When I was in middle school I got hooked on reading Westerns. Max Brand’s Silvertip series of novels was my favorite. Every two weeks after I got my allowance, I’d walk several miles to the Waldenbook Store at the Allegheny Center Mall. I’d buy the latest Silvertip paperback then go to Wendy’s to feast on a burger, fries and chili while immersing myself into a Western adventure for hours. r
Silvertip was a gunslinger who traveled the Wild West. He had a trusty horse that came when he whistled. Sometimes a lone wolf he rescued from a trap would accompany them. He lived on the periphery of society – sleeping in the wilderness, braving the elements and occasionally visiting society to right injustices. He was self-sufficient, autonomous and courageous.

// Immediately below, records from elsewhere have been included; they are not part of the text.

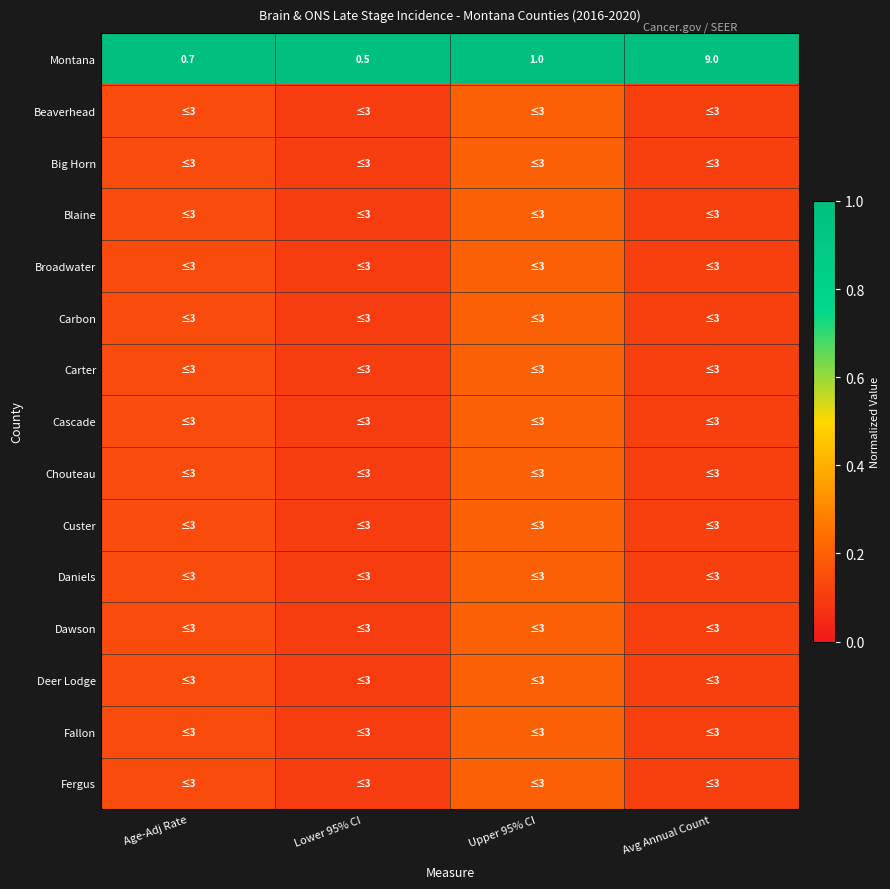

What is the difference between the maximum and minimum values in the Broadwater series?

0.1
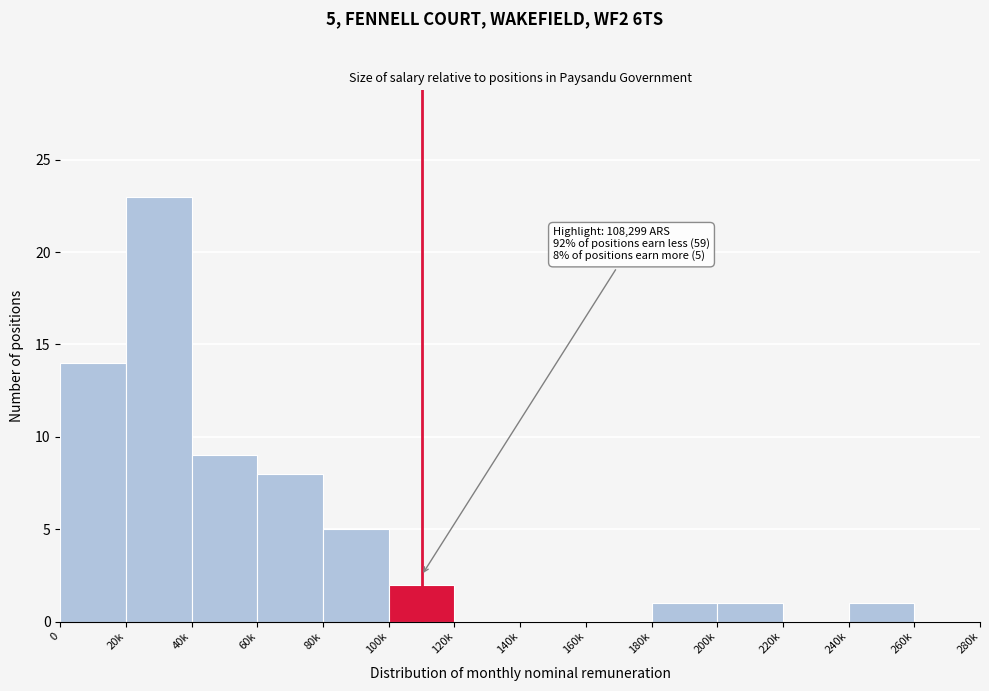

Reading left to right, what are all the values shown in this chart?

0=14	20k=23	40k=9	60k=8	80k=5	100k=2	120k=0	140k=0	160k=0	180k=1	200k=1	220k=0	240k=1	260k=0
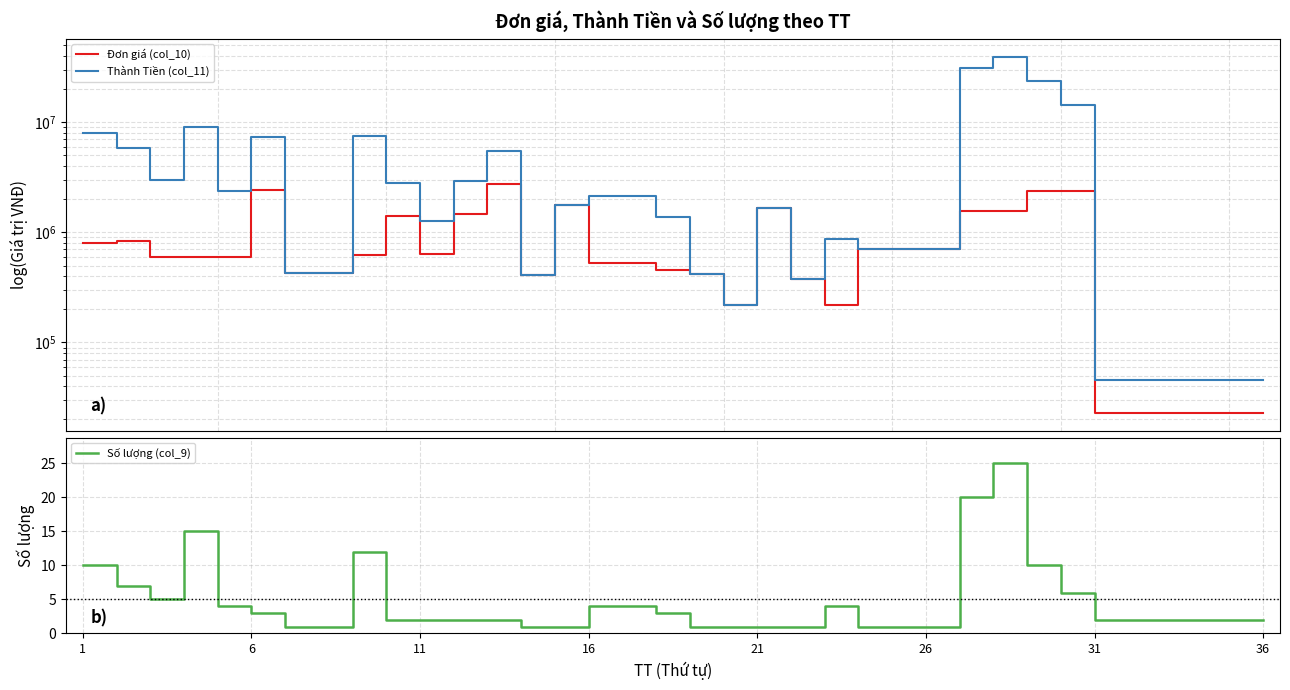

Reading left to right, list all the values displayed in this chart.

Đơn giá (col_10): 800000	840000	600000	600000	600000	2438000	430000	430000	620000	1400000	630000	1460000	2740000	410000	1790000	530000	530000	460000	420000	220000	1680000	380000	220000	700000	700000	700000	1560000	1580000	2387000	2387000	23000	23000	23000	23000	23000	23000
Thành Tiền (col_11): 8000000	5880000	3000000	9000000	2400000	7314000	430000	430000	7440000	2800000	1260000	2920000	5480000	410000	1790000	2120000	2120000	1380000	420000	220000	1680000	380000	880000	700000	700000	700000	31200000	39500000	23870000	14322000	46000	46000	46000	46000	46000	46000
Số lượng (col_9): 10	7	5	15	4	3	1	1	12	2	2	2	2	1	1	4	4	3	1	1	1	1	4	1	1	1	20	25	10	6	2	2	2	2	2	2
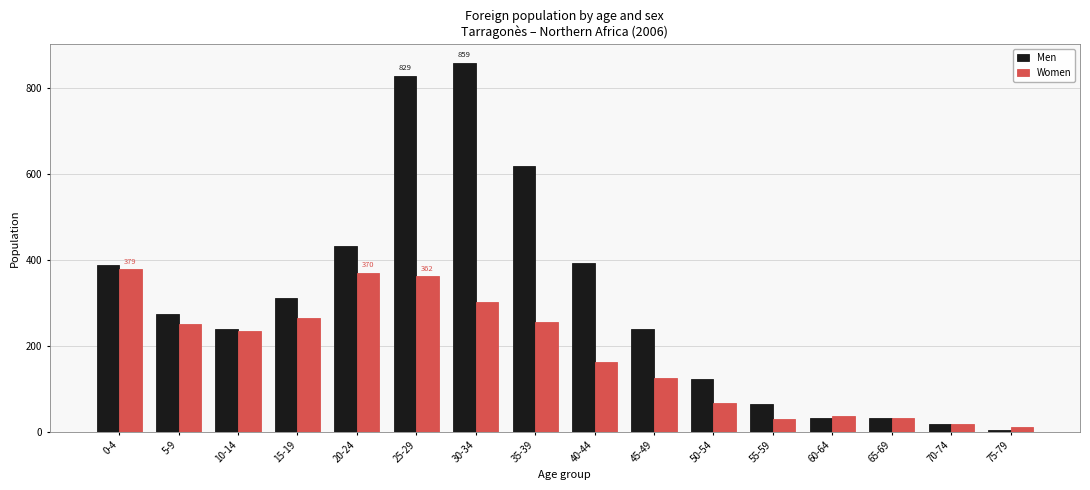

What is the total value across all series at 5-9?

525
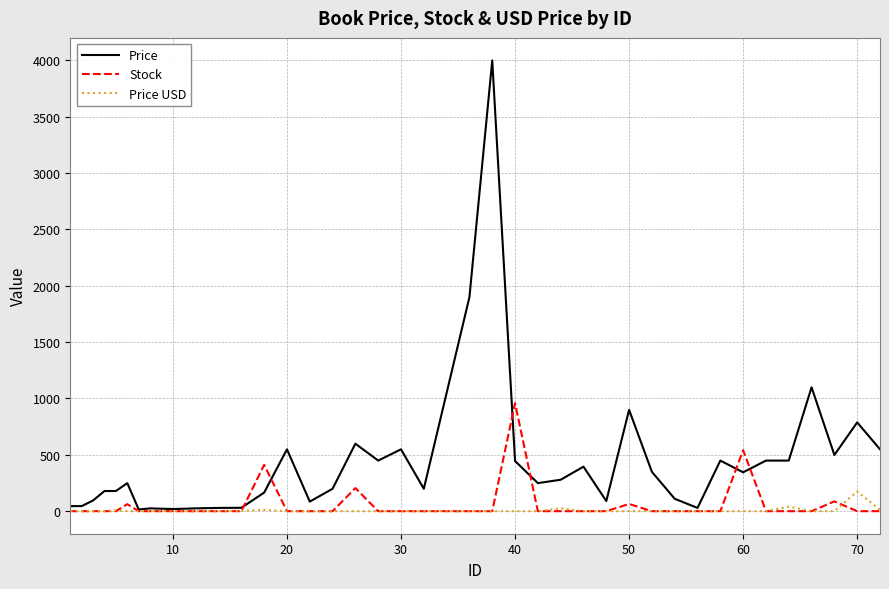

List the series in order of their peak value, lowest first.

Price USD, Stock, Price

In every novel, he was drawn into an adventure to help an underdog who was being taken advantage of in a mining dispute, over farm rights, cattle rustling or other scam by q bigger and stronger bad guy. Silvertip would fight the bad guys, save the day and then fade off into the sunset.
Silvertip was my role model. I wanted to be like him.
Too bad I was born 150 years years too late, never had a horse, only lasted two months on my Wild West adventure and spent my entire life in towns and cities.
When I googled Max Brand today, I learned that he wrote the Silvertip series in the 1930s and 40s. Max Brand was a pseudonym for Frederick Schiller Faust, who died in 1944 on the Italian front.
Imagine that – one of my key influencers and role models came from a writer who died 25 years before I was born and wrote dime store novels set 100 years earlier.
I got to thinking about my other role models as a kid. Many came from TV shows:
- The Brady Bunch showed me what a “good family” was like.
- Star Trek taught me about science, genius and odd strength like the Vulcan neck pinch.
- Happy Days made me nostalgic for the 50s (decades before I was born)
- Superman, filmed in the 50s, exemplified the values of the Greatest Generation
- Kung Fu, traveled the Wild West alone fighting injustice in the desert
When I got older, I stopped believing in TV so much. Movie heroes, detectives from novels and business CEOs became my role models. I wanted to be invulnerable, wealthy, strong and admired.
Now that I’m a grown up, my heroes are ordinary people who face real-life situations with grace and aplomb. They aren’t fighting crime, gunning down criminals or making millions. They are people like the Birdwatcher, the parents of the autistic kid and the doctor who cried when she told us my wife’s cancer had spread to her spine.
I want to be like them – strong, courageous and kind.
But, I’d be lying to you if I didn’t admit, a piece of me still wants to be the man who rides in on his trusty horse, outdraws the bad guy, saves the day and then fades off into the sunset accompanied by his wolf.
I’ll have to settle for being a loner hermit in the burbs with two 10lb dogs, driving the Orangemobile and solving problems that are mostly of my own concern.